Microsoft unveiled its Asia Pacific findings from its latest Security Endpoint Threat Report for 2019, which shared that cybercriminals are making 60,000 COVID-19 themed phishing attempts daily. High profile attacks aimed at New Zealand showed that they were one of the least targeted countries in the region in terms of attacks, with recent ones showing the need to remain vigilant regardless of fewer cases.
"The Microsoft Security Endpoint Threat report aims to create a better understanding of the evolving threat landscape and help organizations improve their cybersecurity posture by mitigating the effects of increasingly sophisticated attacks," shared Russell Craig, National Technology Officer for Microsoft's New Zealand branch.
The findings were taken from an analysis of diverse Microsoft data sources, including 8 trillion threat signals Microsoft received during 2019. The COVID-19 pandemic changed things, as it remains a concern for a lot of individuals and organizations on a global scale. Since the beginning of the pandemic, Microsoft's Intelligence Protection team's data showed that every county in the world had seen a minimum of one COVID-19 themed attack, with the volume of successful attacks on the rise the need for information and fears escalated over the past few months.
This Week In Malware Ep 11: Hackers Thrive on Covid-19 Themed Ransomware & Malware Attacks
Out of the millions of phishing attempts seen on a global scale, about 60 thousand included the COVID-19 theme with malicious attachments or URLs. Attackers often impersonate the World Health Organization (WHO), the Centers for Disease Control and Prevention (CDC), or other health organizations to manipulate potential victims into sharing personal information.
Most COVID-19 Phishing is Slightly Altered Rethreads
The majority of phishing scams are more or fewer remixes of previous ones, slightly altered to tie in with the ongoing pandemic. The attackers adapt their existing infrastructure, such as phishing, ransomware, and malware, to include COVID-19 keywords, preying on people's fears. There is good news for New Zealand, who registered the second-lowest malware rate across the entire region, with a 1.24% in 2019, a 39% decrease over last year. They also registered an all-time low ransomware record of 0.01% and the least drive-by download attacks. Even more encouraging is that after registering the 11th highest cryptocurrency mining encounter rate in the region in 2019, New Zealand attacks have fallen by 80% over the previous year. The fall in activity may be explained with the fluctuating value of cryptocurrencies, and the increased time it takes to generate, which forces criminals to move on to other options.
New Zealand's Computer Emergency Response Team (CERT) reported that recent attacks were affecting businesses operating in New Zealand, specifically Lion, Fisher and Paykel, BlueScope Steel, Toll Group, and Honda.

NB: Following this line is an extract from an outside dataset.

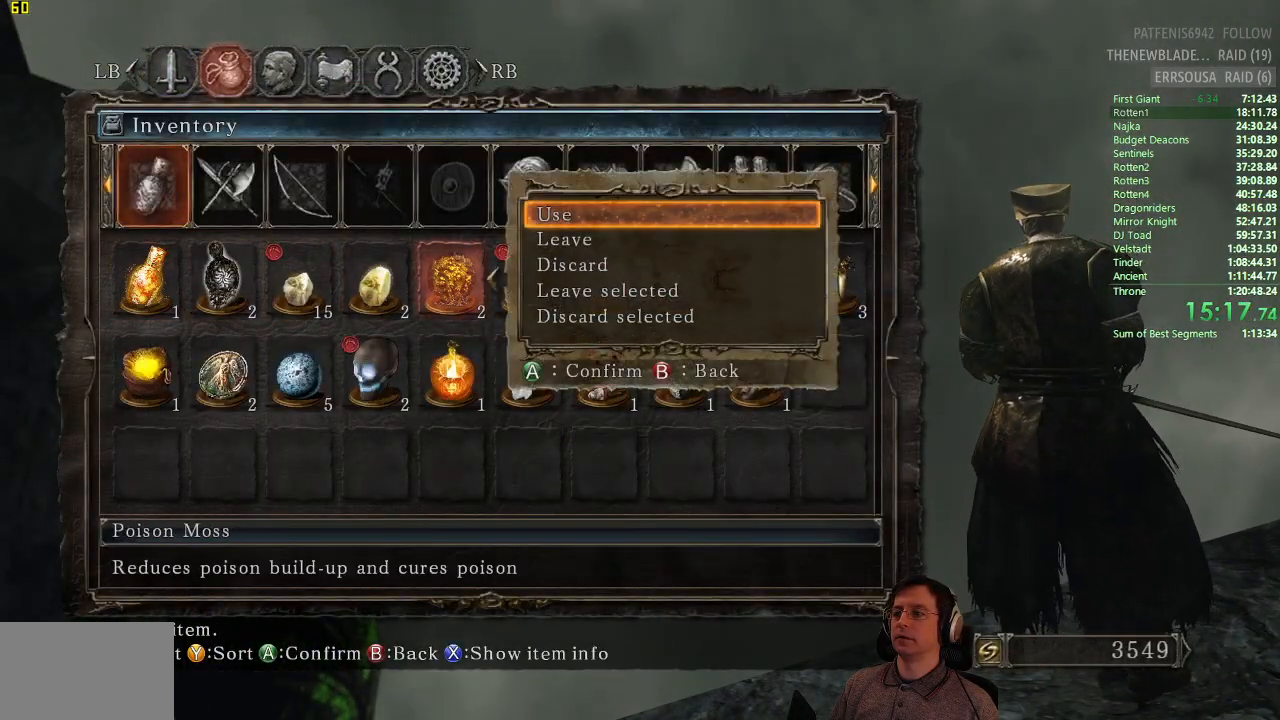
{"buttons": [], "left_stick": "center", "right_stick": "center", "events": [[134, "CROSS", "up"]]}
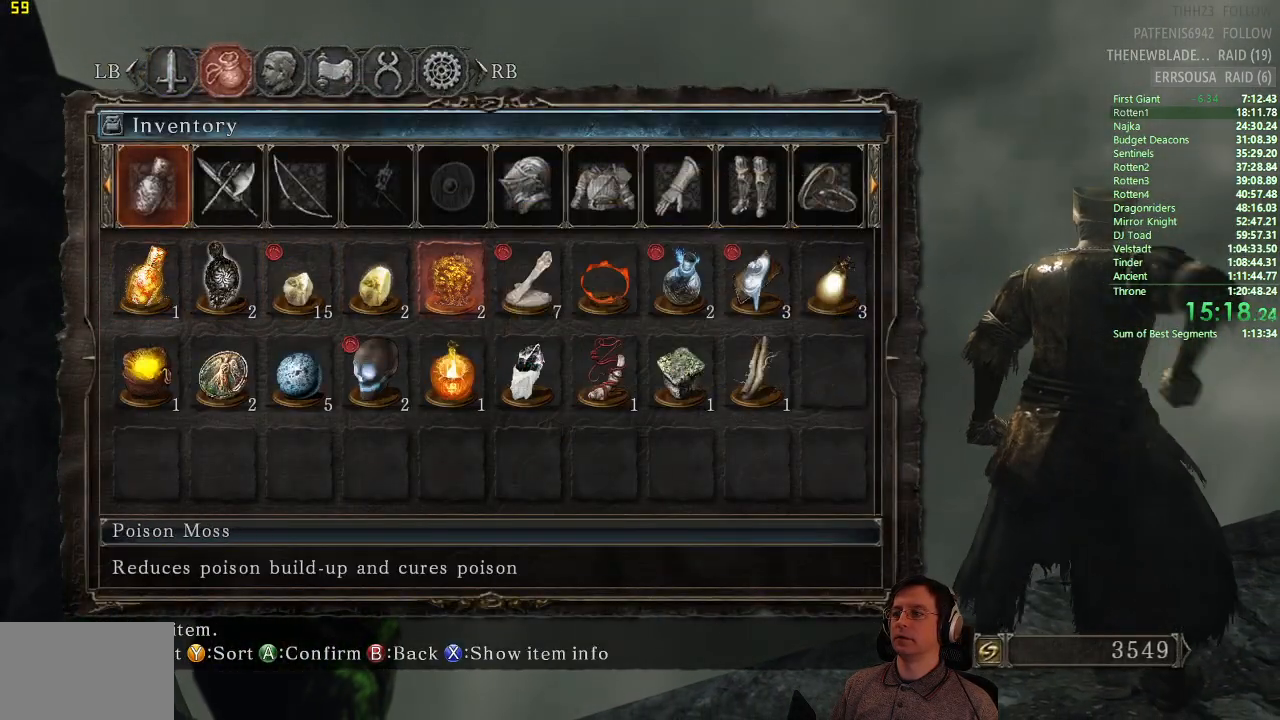
{"buttons": [], "left_stick": "center", "right_stick": "center", "events": [[283, "START", "down"], [434, "START", "up"]]}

Companies need to remain vigilant, especially remotely working as a measure against the pandemic.
How Can Businesses Guard against COVID-19-Themed Cybercrimes?

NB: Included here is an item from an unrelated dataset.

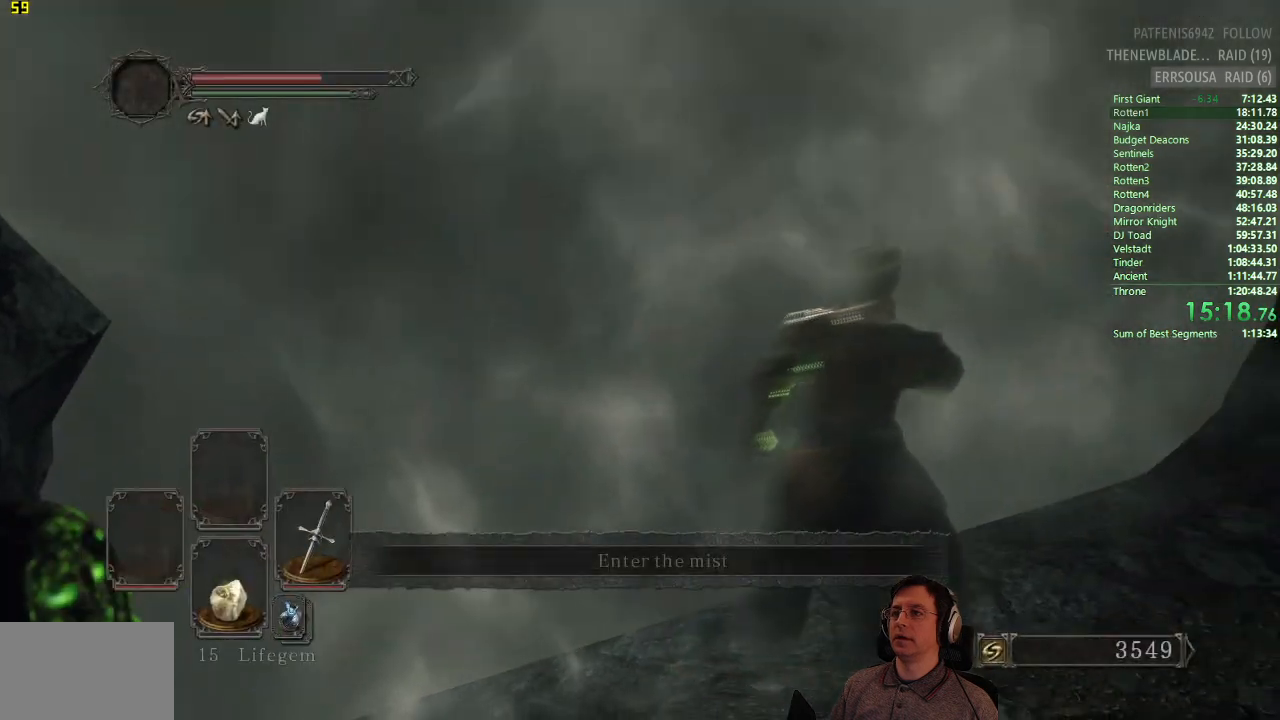
{"buttons": [], "left_stick": "center", "right_stick": "center", "events": [[301, "right_stick", "left"], [434, "right_stick", "center"]]}
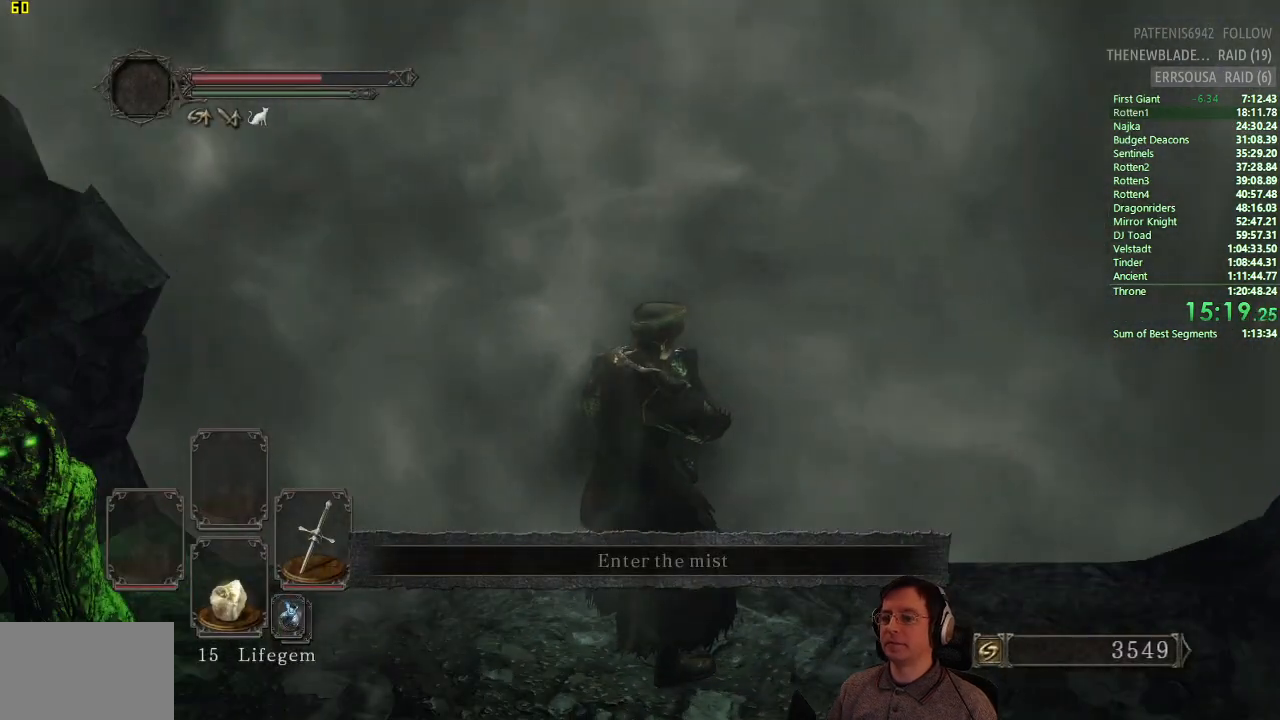
{"buttons": ["SQUARE"], "left_stick": "center", "right_stick": "center", "events": [[467, "SQUARE", "down"]]}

- Having strong tools to protect employees and infrastructure, with multi-layered defenses and Multi-Factor Authentication (MFA) for employees working remotely. Enabling endpoint protection against unsanctioned app usage is also necessary.
- Ensuring employee guidelines are communicated without complications to employees. That includes information used to identify phishing attempts, as well as understanding the difference between official communications and fake messages meant to compromise company security, reporting such suspicious messages internally.
- Choosing a trusted application for audio and video calls and file sharing, one with proven end-to-end encryption.
What Can Individual Users Do?
- Updating all devices with the latest security updates and using antimalware services at all times.
- Be watchful of links and attachments from unknown senders that may carry malware or scams.
- Use Multi-Factor Authentication (MFA) on all your accounts. Most services provide mobile device authentication methods to protect accounts from intrusions.
- Learning how to recognize phishing attempts and to report suspected encounters includes being on the lookout for suspicious links and attachments.